* **Problem description**:
Below are entries to reproduce exactly, apart from their pictures.

* **Supplied data**:
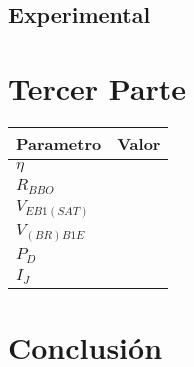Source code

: \subsection{Experimental}

\section{Tercer Parte}
\begin{center}
  \begin{tabular}{l|c}
    Parametro &Valor \\ 
    \hline
    $\eta$          &  \\
    $R_{BBO}$       &  \\
    $V_{EB1(SAT)}$  &  \\
    $V_{(BR)B1E}$   &  \\
    $P_D$           &  \\
    $I_J$           &  
 \end{tabular} 
\end{center}

\section{Conclusión}

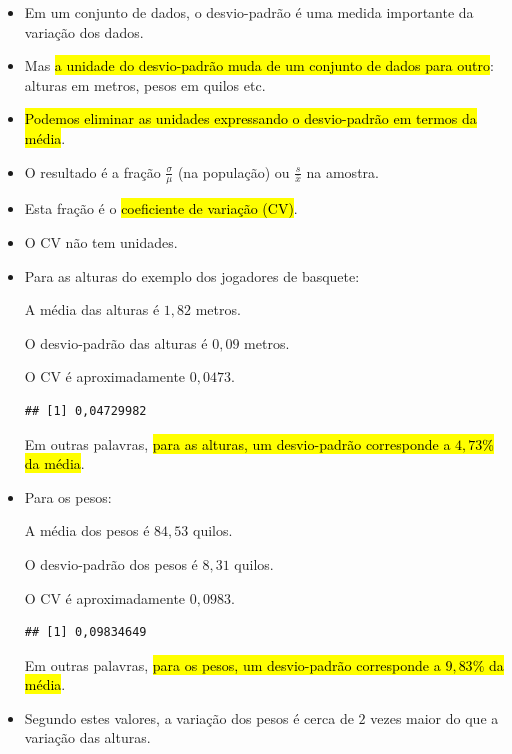 \documentclass[
  11pt]{report}
\newenvironment{Shaded}{\begin{snugshade}}{\end{snugshade}}
\newcommand{\FunctionTok}[1]{\textcolor[rgb]{0.00,0.00,0.00}{#1}}
\newcommand{\NormalTok}[1]{#1}
\newcommand{\SpecialCharTok}[1]{\textcolor[rgb]{0.00,0.00,0.00}{#1}}
\renewenvironment{Shaded}{
    \begin{mdframed}[%
      roundcorner=2pt,%
      innerleftmargin=5pt,%
      innerrightmargin=5pt,%
      topline=true,%
      leftline=true,%
      rightline=true,%
      bottomline=true,%
      linewidth=0.5pt,%
      linecolor=black!20,%
      backgroundcolor=black!2,%
      skipabove=2ex,%
      skipbelow=2.5ex%
    ]%
  }
  {
    \end{mdframed}
  }
\begin{document}
\begin{itemize}
\item
  Em um conjunto de dados, o desvio-padrão é uma medida importante da variação dos dados.
\item
  Mas {\hl{a unidade do desvio-padrão muda de um conjunto de dados para outro}}: alturas em metros, pesos em quilos etc.
\item
  {\hl{Podemos eliminar as unidades expressando o desvio-padrão em termos da média}}.
\item
  O resultado é a fração $\frac{\sigma}{\mu}$ (na população) ou $\frac{s}{\bar x}$ na amostra.
\item
  Esta fração é o {\hl{coeficiente de variação (CV)}}.
\item
  O CV não tem unidades.
\item
  Para as alturas do exemplo dos jogadores de basquete:

  A média das alturas é $1{,}82$ metros.

  O desvio-padrão das alturas é $0{,}09$ metros.

  O CV é aproximadamente $0{,}0473$.

\begin{Shaded}
\end{Shaded}

\begin{verbatim}
## [1] 0,04729982
\end{verbatim}

  Em outras palavras, {\hl{para as alturas, um desvio-padrão corresponde a $4{,}73\%$ da média}}.
\item
  Para os pesos:

  A média dos pesos é $84{,}53$ quilos.

  O desvio-padrão dos pesos é $8{,}31$ quilos.

  O CV é aproximadamente $0{,}0983$.

\begin{Shaded}
\end{Shaded}

\begin{verbatim}
## [1] 0,09834649
\end{verbatim}

  Em outras palavras, {\hl{para os pesos, um desvio-padrão corresponde a $9{,}83\%$ da média}}.
\item
  Segundo estes valores, a variação dos pesos é cerca de $2$ vezes maior do que a variação das alturas.
\end{itemize}
\end{document}
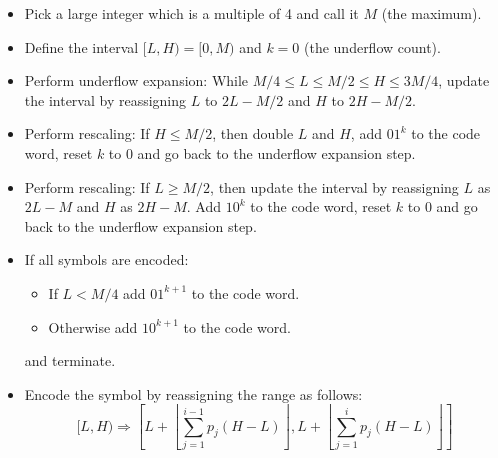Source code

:\begin{itemize}
  \item Pick a large integer which is a multiple of 4 and call it $M$ (the maximum).
  \item Define the interval $[L, H) = [0, M)$ and $k=0$ (the underflow count).
  \item Perform underflow expansion: While $M/4 \leq L \leq M/2 \leq H \leq 3M/4$, update the interval by reassigning $L$ to $2L-M/2$ and $H$ to $2H-M/2$.
  \item Perform rescaling: If $H \le M/2$, then double $L$ and $H$, add $01^k$ to the code word, reset $k$ to 0 and go back to the underflow expansion step.
  \item Perform rescaling: If $L \ge M/2$, then update the interval by reassigning $L$ as $2L-M$ and $H$ as $2H-M$. Add $10^k$ to the code word, reset $k$ to 0 and go back to the underflow expansion step.
  \item If all symbols are encoded:
  \begin{itemize}
    \item If $L < M/4$ add $01^{k+1}$ to the code word.
    \item Otherwise add $10^{k+1}$ to the code word.
  \end{itemize}
  and terminate.
  \item Encode the symbol by reassigning the range as follows:
  $$
  [L, H) \Rightarrow \left[L+\left\lfloor\sum_{j=1}^{i-1} p_j(H-L)\right\rfloor, L+\left\lfloor\sum_{j=1}^{i} p_j(H-L)\right\rfloor\right]
  $$
\end{itemize}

* **Completed exercise**:
Source code

: \subsection{Experimental}

\section{Tercer Parte}
\begin{center}
  \begin{tabular}{l|c}
    Parametro &Valor \\ 
    \hline
    $\eta$          &  \\
    $R_{BBO}$       &  \\
    $V_{EB1(SAT)}$  &  \\
    $V_{(BR)B1E}$   &  \\
    $P_D$           &  \\
    $I_J$           &  
 \end{tabular} 
\end{center}

\section{Conclusión}

 \documentclass[
  11pt]{report}
\newenvironment{Shaded}{\begin{snugshade}}{\end{snugshade}}
\newcommand{\FunctionTok}[1]{\textcolor[rgb]{0.00,0.00,0.00}{#1}}
\newcommand{\NormalTok}[1]{#1}
\newcommand{\SpecialCharTok}[1]{\textcolor[rgb]{0.00,0.00,0.00}{#1}}
\renewenvironment{Shaded}{
    \begin{mdframed}[%
      roundcorner=2pt,%
      innerleftmargin=5pt,%
      innerrightmargin=5pt,%
      topline=true,%
      leftline=true,%
      rightline=true,%
      bottomline=true,%
      linewidth=0.5pt,%
      linecolor=black!20,%
      backgroundcolor=black!2,%
      skipabove=2ex,%
      skipbelow=2.5ex%
    ]%
  }
  {
    \end{mdframed}
  }
\begin{document}
\begin{itemize}
\item
  Em um conjunto de dados, o desvio-padrão é uma medida importante da variação dos dados.
\item
  Mas {\hl{a unidade do desvio-padrão muda de um conjunto de dados para outro}}: alturas em metros, pesos em quilos etc.
\item
  {\hl{Podemos eliminar as unidades expressando o desvio-padrão em termos da média}}.
\item
  O resultado é a fração $\frac{\sigma}{\mu}$ (na população) ou $\frac{s}{\bar x}$ na amostra.
\item
  Esta fração é o {\hl{coeficiente de variação (CV)}}.
\item
  O CV não tem unidades.
\item
  Para as alturas do exemplo dos jogadores de basquete:

  A média das alturas é $1{,}82$ metros.

  O desvio-padrão das alturas é $0{,}09$ metros.

  O CV é aproximadamente $0{,}0473$.

\begin{Shaded}
\end{Shaded}

\begin{verbatim}
## [1] 0,04729982
\end{verbatim}

  Em outras palavras, {\hl{para as alturas, um desvio-padrão corresponde a $4{,}73\%$ da média}}.
\item
  Para os pesos:

  A média dos pesos é $84{,}53$ quilos.

  O desvio-padrão dos pesos é $8{,}31$ quilos.

  O CV é aproximadamente $0{,}0983$.

\begin{Shaded}
\end{Shaded}

\begin{verbatim}
## [1] 0,09834649
\end{verbatim}

  Em outras palavras, {\hl{para os pesos, um desvio-padrão corresponde a $9{,}83\%$ da média}}.
\item
  Segundo estes valores, a variação dos pesos é cerca de $2$ vezes maior do que a variação das alturas.
\end{itemize}
\end{document}
Source code

:\begin{itemize}
  \item Pick a large integer which is a multiple of 4 and call it $M$ (the maximum).
  \item Define the interval $[L, H) = [0, M)$ and $k=0$ (the underflow count).
  \item Perform underflow expansion: While $M/4 \leq L \leq M/2 \leq H \leq 3M/4$, update the interval by reassigning $L$ to $2L-M/2$ and $H$ to $2H-M/2$.
  \item Perform rescaling: If $H \le M/2$, then double $L$ and $H$, add $01^k$ to the code word, reset $k$ to 0 and go back to the underflow expansion step.
  \item Perform rescaling: If $L \ge M/2$, then update the interval by reassigning $L$ as $2L-M$ and $H$ as $2H-M$. Add $10^k$ to the code word, reset $k$ to 0 and go back to the underflow expansion step.
  \item If all symbols are encoded:
  \begin{itemize}
    \item If $L < M/4$ add $01^{k+1}$ to the code word.
    \item Otherwise add $10^{k+1}$ to the code word.
  \end{itemize}
  and terminate.
  \item Encode the symbol by reassigning the range as follows:
  $$
  [L, H) \Rightarrow \left[L+\left\lfloor\sum_{j=1}^{i-1} p_j(H-L)\right\rfloor, L+\left\lfloor\sum_{j=1}^{i} p_j(H-L)\right\rfloor\right]
  $$
\end{itemize}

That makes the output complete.